[DATA TO PROCESS]
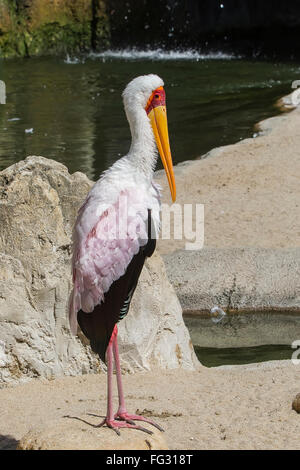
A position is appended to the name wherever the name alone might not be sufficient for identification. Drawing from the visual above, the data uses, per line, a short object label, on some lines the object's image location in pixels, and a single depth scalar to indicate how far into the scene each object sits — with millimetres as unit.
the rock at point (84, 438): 6680
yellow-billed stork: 7367
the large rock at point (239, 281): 13328
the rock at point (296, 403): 8578
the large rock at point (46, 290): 9625
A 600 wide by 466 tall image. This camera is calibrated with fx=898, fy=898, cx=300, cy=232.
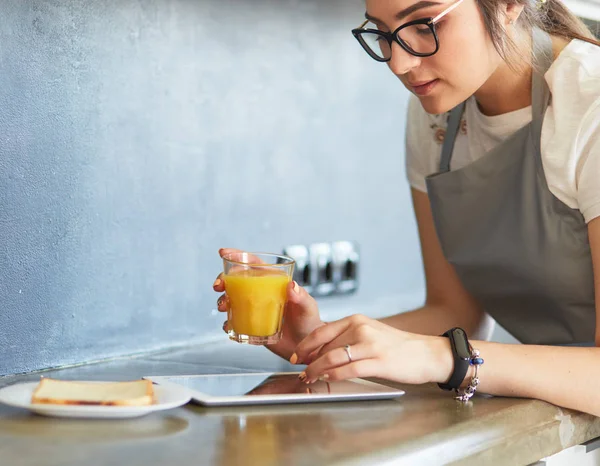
[/DATA TO PROCESS]
**ABOUT THIS EXERCISE:** Among the records above, find each line containing the string "large" and copy it.

**ANSWER SPACE:**
the large rock at point (239, 281): 13328
the large rock at point (46, 290): 9625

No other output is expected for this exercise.